• **Consigne a**
Reproduisez sans rien changer les lignes des entrées ci-dessous, en commençant à la ligne qui contient « class: Aves » et en continuant jusqu'à la dernière ligne des entrées.

• **Texte source**
====

En effet, même si l'on limitait les droits des agriculteurs au sens strict de droit de régénérer les semences des plantes (qui correspond au privilège de l'agriculteur dans l'UPOV) ou droit de compensation pour avoir contribué à édifier l'industrie de la sélection (qui correspond à la définition initiale offerte par l'Organisation pour l'Alimentation et l'Agriculture des Nations Unies), les dispositions actuelles en matière de protection des obtentions végétales limiteraient considérablement le premier sens et ignoreraient totalement le second.

4.3 Les restrictions en amélioration des plantes limitent la diversité

Les partisans de la protection sur les obtentions végétales n'ont cesse d'affirmer que leur système favorise l'innovation. Toutefois, leur définition de l'innovation est perverse puisqu'elle repose sur une perspective industrielle où seuls des professionnels innovent dans une optique de conquête du marché.

Sur cette base, l'innovation se définit selon des critères purement juridiques. Aucun intérêt n'est porté au point de vue de l'agriculteur sur l'utilité d'une variété végétale ou sur sa valeur en termes de durabilité. On en arrive ainsi à une vision biaisée de la variabilité génétique ne reposant que sur quelques gènes alors qu'une plante en contient plus de dix mille! La plupart de paysans du Sud travaillent dans la complexité; ils ne peuvent dépendre de gènes isolés.

====

• **Extrait des données**

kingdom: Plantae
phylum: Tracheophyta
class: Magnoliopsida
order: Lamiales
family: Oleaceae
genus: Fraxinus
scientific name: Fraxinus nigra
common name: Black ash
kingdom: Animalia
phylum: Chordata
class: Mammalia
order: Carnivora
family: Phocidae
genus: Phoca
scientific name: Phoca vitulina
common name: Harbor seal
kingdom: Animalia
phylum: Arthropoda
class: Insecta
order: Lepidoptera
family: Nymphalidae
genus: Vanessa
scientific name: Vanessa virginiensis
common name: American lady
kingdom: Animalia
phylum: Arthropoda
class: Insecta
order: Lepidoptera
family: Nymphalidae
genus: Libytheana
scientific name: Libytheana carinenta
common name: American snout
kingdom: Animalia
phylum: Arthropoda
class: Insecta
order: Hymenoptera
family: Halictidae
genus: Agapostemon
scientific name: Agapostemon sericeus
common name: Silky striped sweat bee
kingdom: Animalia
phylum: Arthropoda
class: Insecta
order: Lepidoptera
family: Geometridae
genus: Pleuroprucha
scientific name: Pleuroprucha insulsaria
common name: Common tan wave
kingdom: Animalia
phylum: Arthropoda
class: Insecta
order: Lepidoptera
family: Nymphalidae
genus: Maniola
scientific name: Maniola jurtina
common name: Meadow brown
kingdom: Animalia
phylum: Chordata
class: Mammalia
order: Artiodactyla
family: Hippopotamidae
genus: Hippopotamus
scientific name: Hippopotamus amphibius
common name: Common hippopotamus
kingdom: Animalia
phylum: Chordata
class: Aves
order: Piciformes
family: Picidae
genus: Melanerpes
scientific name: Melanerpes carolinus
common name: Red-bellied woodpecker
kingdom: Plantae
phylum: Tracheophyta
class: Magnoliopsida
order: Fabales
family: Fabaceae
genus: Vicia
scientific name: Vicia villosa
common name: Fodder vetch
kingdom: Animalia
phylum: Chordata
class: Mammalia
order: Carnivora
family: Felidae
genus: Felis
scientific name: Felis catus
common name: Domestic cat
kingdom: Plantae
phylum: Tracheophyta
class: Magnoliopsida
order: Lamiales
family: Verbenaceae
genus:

====

• **Consigne b**
Renvoyez mot pour mot le passage du texte source ci-dessus qui commence aux mots « Sur cette base, l'innovation » et s'arrête après « de gènes isolés. ».

• **Corrigé a**
class: Aves
order: Piciformes
family: Picidae
genus: Melanerpes
scientific name: Melanerpes carolinus
common name: Red-bellied woodpecker
kingdom: Plantae
phylum: Tracheophyta
class: Magnoliopsida
order: Fabales
family: Fabaceae
genus: Vicia
scientific name: Vicia villosa
common name: Fodder vetch
kingdom: Animalia
phylum: Chordata
class: Mammalia
order: Carnivora
family: Felidae
genus: Felis
scientific name: Felis catus
common name: Domestic cat
kingdom: Plantae
phylum: Tracheophyta
class: Magnoliopsida
order: Lamiales
family: Verbenaceae
genus:

• **Corrigé b**
Sur cette base, l'innovation se définit selon des critères purement juridiques. Aucun intérêt n'est porté au point de vue de l'agriculteur sur l'utilité d'une variété végétale ou sur sa valeur en termes de durabilité. On en arrive ainsi à une vision biaisée de la variabilité génétique ne reposant que sur quelques gènes alors qu'une plante en contient plus de dix mille! La plupart de paysans du Sud travaillent dans la complexité; ils ne peuvent dépendre de gènes isolés.